## WHAT IS EXPECTED
Below is a listing; reproduce each line of it exactly.

>>>

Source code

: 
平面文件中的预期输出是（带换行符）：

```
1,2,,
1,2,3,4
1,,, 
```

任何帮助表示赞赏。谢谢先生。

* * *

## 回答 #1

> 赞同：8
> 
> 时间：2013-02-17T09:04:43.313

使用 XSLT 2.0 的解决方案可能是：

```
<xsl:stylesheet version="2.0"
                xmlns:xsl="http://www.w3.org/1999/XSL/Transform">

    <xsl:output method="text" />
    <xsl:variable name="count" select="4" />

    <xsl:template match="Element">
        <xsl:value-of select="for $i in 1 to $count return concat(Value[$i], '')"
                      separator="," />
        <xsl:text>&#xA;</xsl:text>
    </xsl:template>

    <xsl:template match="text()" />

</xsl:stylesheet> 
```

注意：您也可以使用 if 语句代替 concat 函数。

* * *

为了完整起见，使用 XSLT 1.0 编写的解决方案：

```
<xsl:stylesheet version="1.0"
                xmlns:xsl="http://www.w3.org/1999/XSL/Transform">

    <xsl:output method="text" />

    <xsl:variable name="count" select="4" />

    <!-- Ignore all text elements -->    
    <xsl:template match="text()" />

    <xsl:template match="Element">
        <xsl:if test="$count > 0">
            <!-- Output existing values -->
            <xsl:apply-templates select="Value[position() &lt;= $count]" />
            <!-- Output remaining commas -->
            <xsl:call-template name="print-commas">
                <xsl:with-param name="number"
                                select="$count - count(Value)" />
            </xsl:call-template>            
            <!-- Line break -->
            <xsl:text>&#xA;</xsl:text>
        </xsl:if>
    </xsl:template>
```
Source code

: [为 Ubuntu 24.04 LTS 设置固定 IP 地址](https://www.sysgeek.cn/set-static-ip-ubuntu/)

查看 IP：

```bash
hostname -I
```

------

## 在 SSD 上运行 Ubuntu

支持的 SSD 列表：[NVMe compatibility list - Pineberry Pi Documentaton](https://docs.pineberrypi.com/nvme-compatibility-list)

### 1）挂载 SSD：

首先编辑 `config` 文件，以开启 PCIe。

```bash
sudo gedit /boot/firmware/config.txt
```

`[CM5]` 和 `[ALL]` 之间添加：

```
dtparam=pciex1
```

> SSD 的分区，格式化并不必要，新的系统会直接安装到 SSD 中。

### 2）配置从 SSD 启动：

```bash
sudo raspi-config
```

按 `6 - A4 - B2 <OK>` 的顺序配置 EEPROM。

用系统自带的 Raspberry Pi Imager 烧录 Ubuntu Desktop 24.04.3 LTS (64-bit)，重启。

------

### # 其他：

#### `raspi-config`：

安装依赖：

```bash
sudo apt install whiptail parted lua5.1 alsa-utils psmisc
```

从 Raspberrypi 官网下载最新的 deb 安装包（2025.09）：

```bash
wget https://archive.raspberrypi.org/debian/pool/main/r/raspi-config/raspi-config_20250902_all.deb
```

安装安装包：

<<<

## YOUR RESPONSE
Source code

: 
平面文件中的预期输出是（带换行符）：

```
1,2,,
1,2,3,4
1,,, 
```

任何帮助表示赞赏。谢谢先生。

* * *

## 回答 #1

> 赞同：8
> 
> 时间：2013-02-17T09:04:43.313

使用 XSLT 2.0 的解决方案可能是：

```
<xsl:stylesheet version="2.0"
                xmlns:xsl="http://www.w3.org/1999/XSL/Transform">

    <xsl:output method="text" />
    <xsl:variable name="count" select="4" />

    <xsl:template match="Element">
        <xsl:value-of select="for $i in 1 to $count return concat(Value[$i], '')"
                      separator="," />
        <xsl:text>&#xA;</xsl:text>
    </xsl:template>

    <xsl:template match="text()" />

</xsl:stylesheet> 
```

注意：您也可以使用 if 语句代替 concat 函数。

* * *

为了完整起见，使用 XSLT 1.0 编写的解决方案：

```
<xsl:stylesheet version="1.0"
                xmlns:xsl="http://www.w3.org/1999/XSL/Transform">

    <xsl:output method="text" />

    <xsl:variable name="count" select="4" />

    <!-- Ignore all text elements -->    
    <xsl:template match="text()" />

    <xsl:template match="Element">
        <xsl:if test="$count > 0">
            <!-- Output existing values -->
            <xsl:apply-templates select="Value[position() &lt;= $count]" />
            <!-- Output remaining commas -->
            <xsl:call-template name="print-commas">
                <xsl:with-param name="number"
                                select="$count - count(Value)" />
            </xsl:call-template>            
            <!-- Line break -->
            <xsl:text>&#xA;</xsl:text>
        </xsl:if>
    </xsl:template>
```
Source code

: [为 Ubuntu 24.04 LTS 设置固定 IP 地址](https://www.sysgeek.cn/set-static-ip-ubuntu/)

查看 IP：

```bash
hostname -I
```

------

## 在 SSD 上运行 Ubuntu

支持的 SSD 列表：[NVMe compatibility list - Pineberry Pi Documentaton](https://docs.pineberrypi.com/nvme-compatibility-list)

### 1）挂载 SSD：

首先编辑 `config` 文件，以开启 PCIe。

```bash
sudo gedit /boot/firmware/config.txt
```

`[CM5]` 和 `[ALL]` 之间添加：

```
dtparam=pciex1
```

> SSD 的分区，格式化并不必要，新的系统会直接安装到 SSD 中。

### 2）配置从 SSD 启动：

```bash
sudo raspi-config
```

按 `6 - A4 - B2 <OK>` 的顺序配置 EEPROM。

用系统自带的 Raspberry Pi Imager 烧录 Ubuntu Desktop 24.04.3 LTS (64-bit)，重启。

------

### # 其他：

#### `raspi-config`：

安装依赖：

```bash
sudo apt install whiptail parted lua5.1 alsa-utils psmisc
```

从 Raspberrypi 官网下载最新的 deb 安装包（2025.09）：

```bash
wget https://archive.raspberrypi.org/debian/pool/main/r/raspi-config/raspi-config_20250902_all.deb
```

安装安装包：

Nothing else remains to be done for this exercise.